Your task: Without including any picture, transcribe the entries below word for word.

Given records:

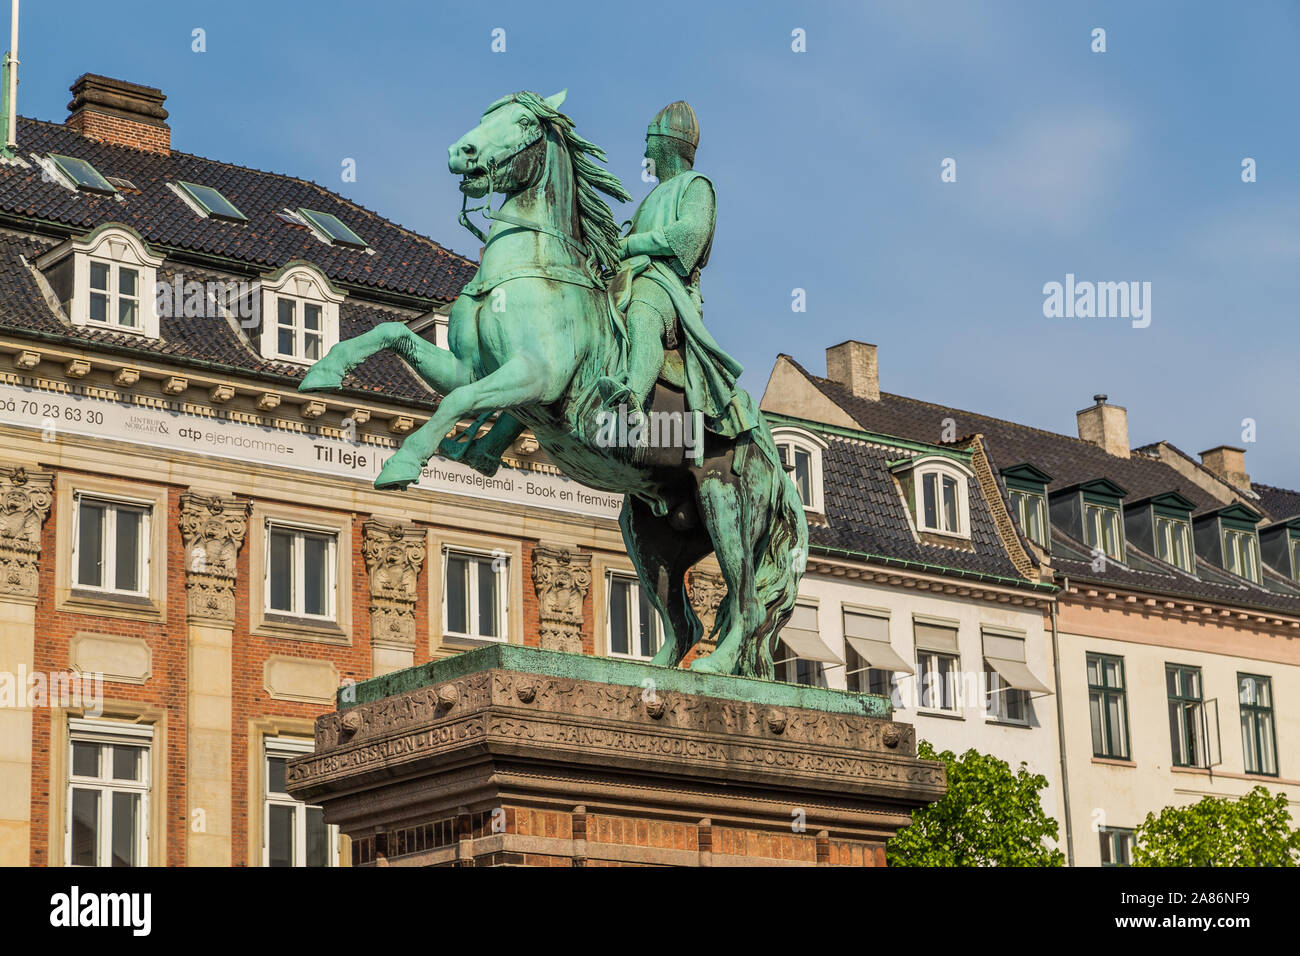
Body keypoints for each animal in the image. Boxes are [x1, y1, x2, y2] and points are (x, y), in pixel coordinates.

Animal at [300, 85, 806, 676]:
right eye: (485, 116)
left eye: (522, 122)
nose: (461, 153)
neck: (535, 267)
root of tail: (776, 457)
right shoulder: (477, 369)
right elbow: (393, 334)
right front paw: (323, 370)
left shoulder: (532, 379)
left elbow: (458, 400)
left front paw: (403, 463)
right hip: (649, 534)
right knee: (687, 623)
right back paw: (648, 674)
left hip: (725, 501)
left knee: (745, 606)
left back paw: (714, 667)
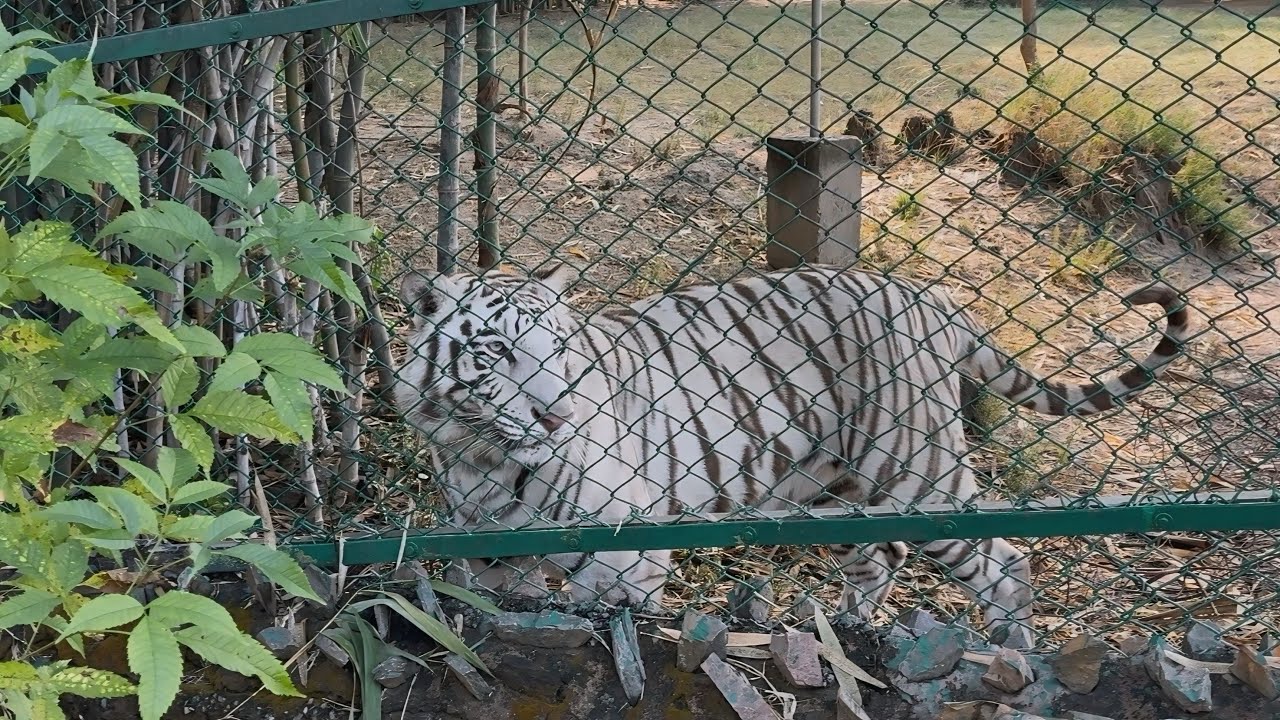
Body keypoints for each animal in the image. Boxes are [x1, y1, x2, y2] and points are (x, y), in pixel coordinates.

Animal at [393, 262, 1188, 647]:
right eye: (496, 353)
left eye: (558, 347)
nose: (555, 413)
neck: (479, 451)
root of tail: (932, 298)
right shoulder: (492, 559)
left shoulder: (624, 557)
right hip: (830, 491)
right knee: (879, 558)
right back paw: (844, 629)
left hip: (920, 475)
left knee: (1005, 562)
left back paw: (1012, 646)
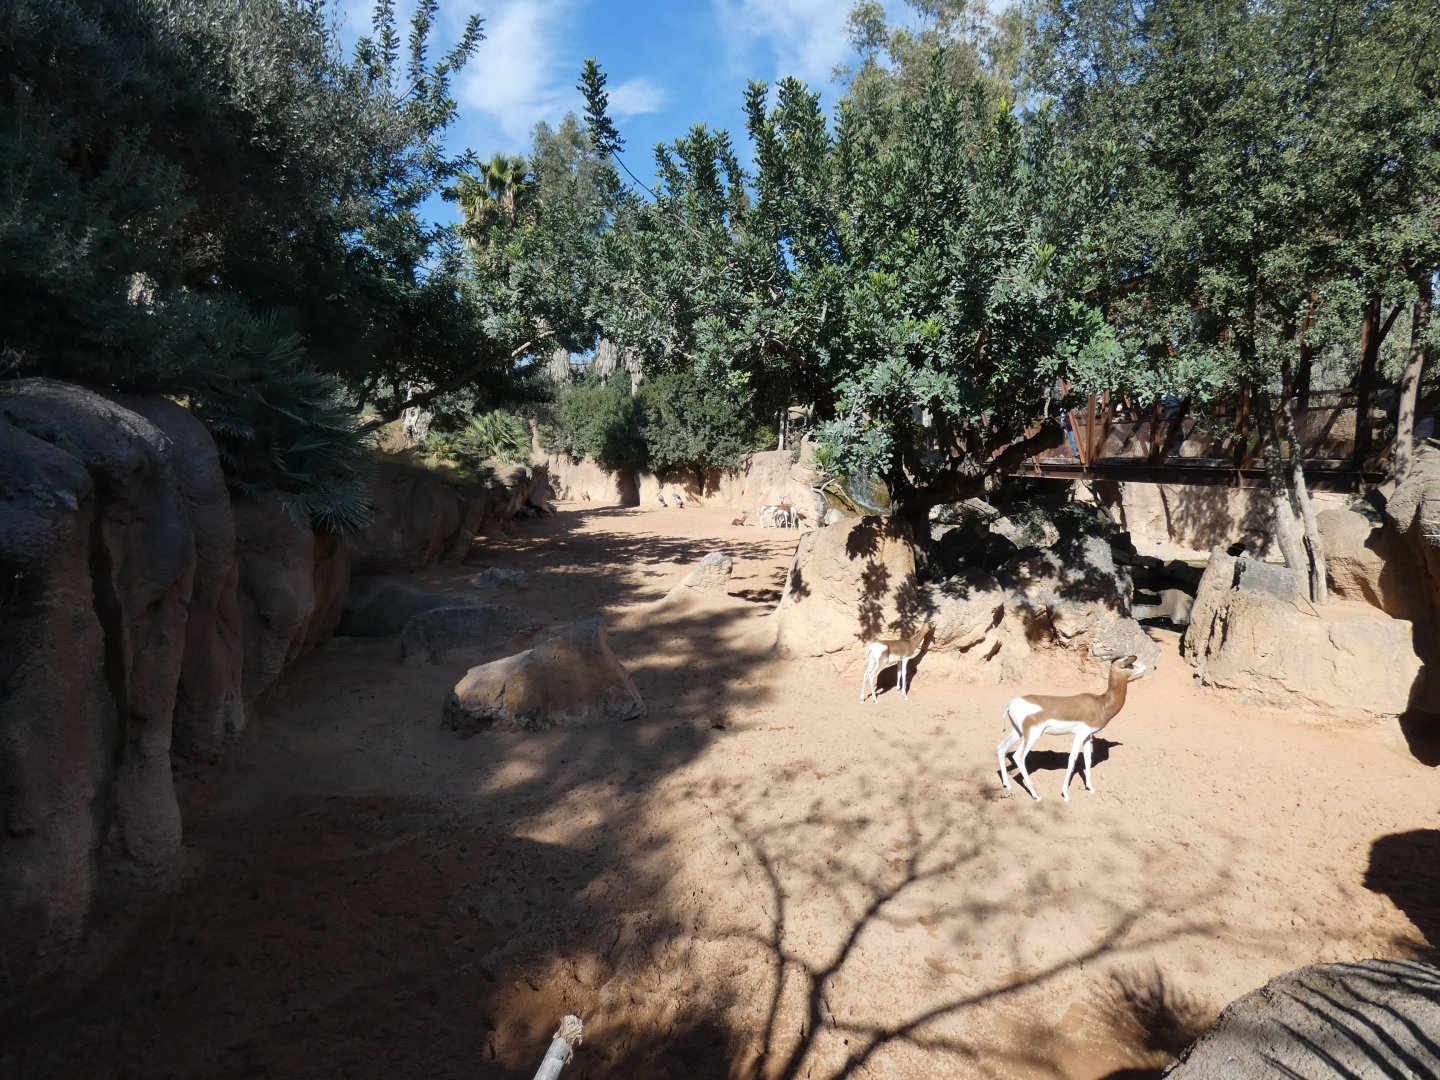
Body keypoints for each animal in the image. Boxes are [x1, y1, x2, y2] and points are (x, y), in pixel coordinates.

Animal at [997, 653, 1146, 802]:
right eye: (1130, 664)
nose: (1145, 667)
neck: (1101, 705)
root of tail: (1011, 704)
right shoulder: (1080, 734)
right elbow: (1072, 758)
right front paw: (1065, 794)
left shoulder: (1087, 736)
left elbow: (1087, 759)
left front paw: (1090, 788)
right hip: (1032, 735)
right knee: (1019, 756)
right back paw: (1036, 795)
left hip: (1018, 732)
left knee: (1001, 748)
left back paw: (1007, 785)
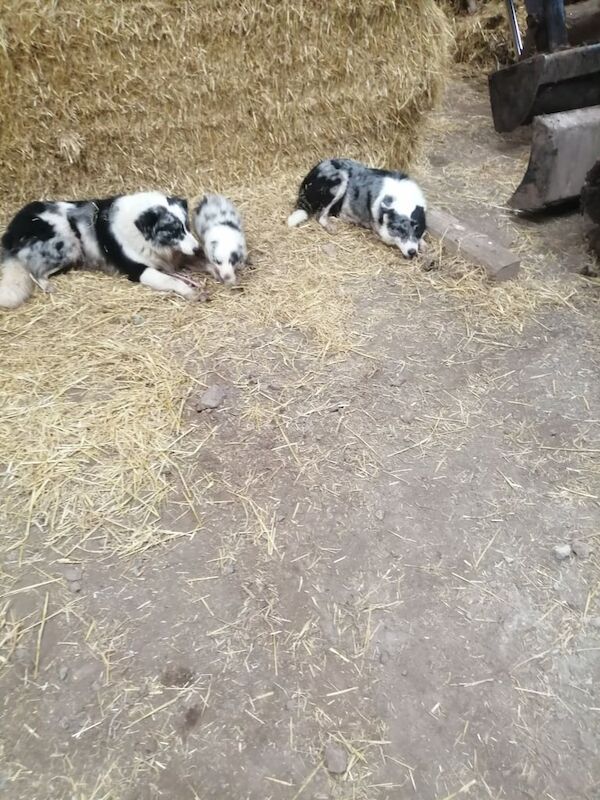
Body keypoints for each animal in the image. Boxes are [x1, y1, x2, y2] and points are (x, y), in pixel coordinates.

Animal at [0, 191, 202, 310]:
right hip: (69, 246)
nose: (198, 248)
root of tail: (11, 230)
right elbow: (171, 280)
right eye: (173, 230)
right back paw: (47, 286)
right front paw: (191, 292)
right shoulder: (138, 271)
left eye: (187, 226)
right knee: (35, 272)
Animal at [288, 155, 424, 256]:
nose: (412, 252)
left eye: (417, 229)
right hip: (339, 180)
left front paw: (423, 244)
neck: (403, 198)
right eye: (400, 230)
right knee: (321, 216)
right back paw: (332, 227)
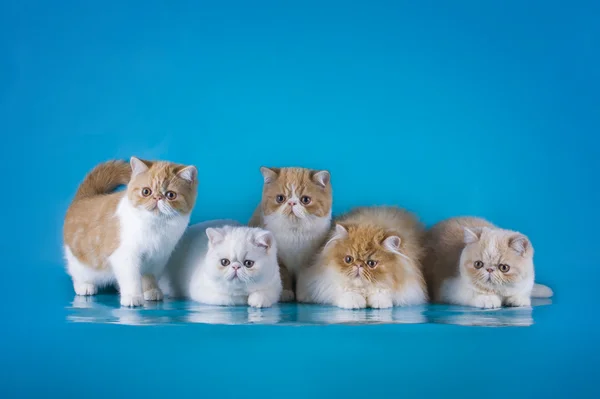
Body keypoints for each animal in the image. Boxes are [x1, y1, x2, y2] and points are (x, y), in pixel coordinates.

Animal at [64, 158, 198, 308]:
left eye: (170, 195)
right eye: (146, 191)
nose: (157, 198)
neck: (155, 226)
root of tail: (85, 197)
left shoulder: (158, 258)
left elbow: (149, 276)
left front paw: (151, 290)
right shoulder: (125, 256)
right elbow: (131, 279)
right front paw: (132, 296)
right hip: (80, 262)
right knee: (78, 274)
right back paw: (85, 286)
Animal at [248, 165, 332, 300]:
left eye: (305, 200)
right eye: (280, 198)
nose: (292, 202)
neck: (294, 233)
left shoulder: (309, 261)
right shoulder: (278, 259)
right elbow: (283, 274)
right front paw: (285, 292)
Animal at [296, 206, 426, 310]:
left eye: (371, 263)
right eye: (348, 259)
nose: (358, 265)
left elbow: (382, 291)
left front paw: (379, 302)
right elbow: (346, 291)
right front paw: (354, 303)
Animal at [422, 219, 552, 310]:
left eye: (504, 268)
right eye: (478, 264)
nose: (489, 269)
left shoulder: (527, 282)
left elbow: (521, 292)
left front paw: (518, 299)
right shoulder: (447, 287)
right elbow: (469, 294)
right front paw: (488, 299)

Answer area:
Body keypoints for each animal in the image. Boxes are [x1, y1, x2, y2] and points are (x, y), in pixel coordinates.

Animal at [300, 85, 806, 676]:
right eye: (485, 116)
left eye: (522, 122)
nose: (461, 153)
neck: (535, 267)
root of tail: (776, 457)
right shoulder: (477, 369)
right elbow: (393, 334)
right front paw: (323, 370)
left shoulder: (532, 379)
left elbow: (458, 400)
left front paw: (403, 463)
right hip: (649, 534)
right knee: (687, 623)
right back paw: (648, 674)
left hip: (725, 501)
left knee: (745, 606)
left back paw: (714, 667)
Body keypoints for each animal in the image. Boxes are [x1, y1, x2, y2] and points are (x, y), in pixel coordinates.

Animal at [393, 262, 1188, 647]:
right eye: (496, 353)
left eye: (558, 347)
nose: (555, 413)
neck: (479, 451)
root of tail: (932, 298)
right shoulder: (492, 559)
left shoulder: (624, 557)
right hip: (830, 491)
right knee: (879, 558)
right back paw: (844, 629)
left hip: (920, 475)
left knee: (1005, 562)
left back paw: (1012, 646)
Body keypoints for each animal in the image. Boxes are [x1, y1, x2, y2] and points are (x, y), in pixel coordinates.

Animal at [997, 653, 1146, 802]:
right eye: (1130, 664)
nose: (1145, 667)
neck: (1101, 705)
root of tail: (1011, 704)
right shoulder: (1080, 734)
right elbow: (1072, 758)
right front paw: (1065, 794)
left shoulder: (1087, 736)
left elbow: (1087, 759)
left front paw: (1090, 788)
right hip: (1032, 735)
right knee: (1019, 756)
right back paw: (1036, 795)
left hip: (1018, 732)
left knee: (1001, 748)
left back paw: (1007, 785)
Body keypoints for each animal in the image. Boxes are [x1, y1, x2, y2] and points are (x, y), in pixel coordinates.

Animal at [0, 191, 202, 310]:
right hip: (69, 246)
nose: (198, 248)
root of tail: (11, 230)
right elbow: (171, 280)
right eye: (173, 230)
right back paw: (47, 286)
right front paw: (191, 292)
right shoulder: (138, 271)
left eye: (187, 226)
right knee: (35, 272)
Animal at [288, 155, 424, 256]:
nose: (412, 252)
left eye: (417, 229)
right hip: (339, 180)
left front paw: (423, 244)
neck: (403, 198)
right eye: (400, 230)
right knee: (321, 216)
right back paw: (332, 227)
Body keypoints for each animal in the image. Boxes are [x1, y1, x2, y2] and points are (x, y), in pixel coordinates.

Animal at [64, 158, 198, 308]:
left eye: (170, 195)
right eye: (146, 191)
nose: (157, 198)
neck: (155, 226)
root of tail: (85, 197)
left shoulder: (158, 258)
left elbow: (149, 276)
left front paw: (151, 290)
right shoulder: (125, 256)
right elbow: (131, 279)
right front paw: (132, 296)
right hip: (80, 262)
right knee: (78, 274)
right back paw: (85, 286)
Animal at [248, 165, 332, 300]:
left eye: (305, 200)
right eye: (280, 198)
nose: (292, 202)
neck: (294, 233)
left shoulder: (309, 261)
right shoulder: (278, 259)
right elbow: (283, 274)
right front paw: (285, 292)
Animal at [296, 206, 426, 310]:
left eye: (371, 263)
right eye: (348, 259)
nose: (358, 265)
left elbow: (382, 291)
left front paw: (379, 302)
right elbow: (346, 291)
right front paw: (354, 303)
Animal at [422, 219, 552, 310]:
left eye: (504, 268)
right eye: (478, 264)
nose: (489, 269)
left shoulder: (527, 282)
left elbow: (521, 292)
left front paw: (518, 299)
right shoulder: (447, 287)
right elbow: (469, 294)
right front paw: (488, 299)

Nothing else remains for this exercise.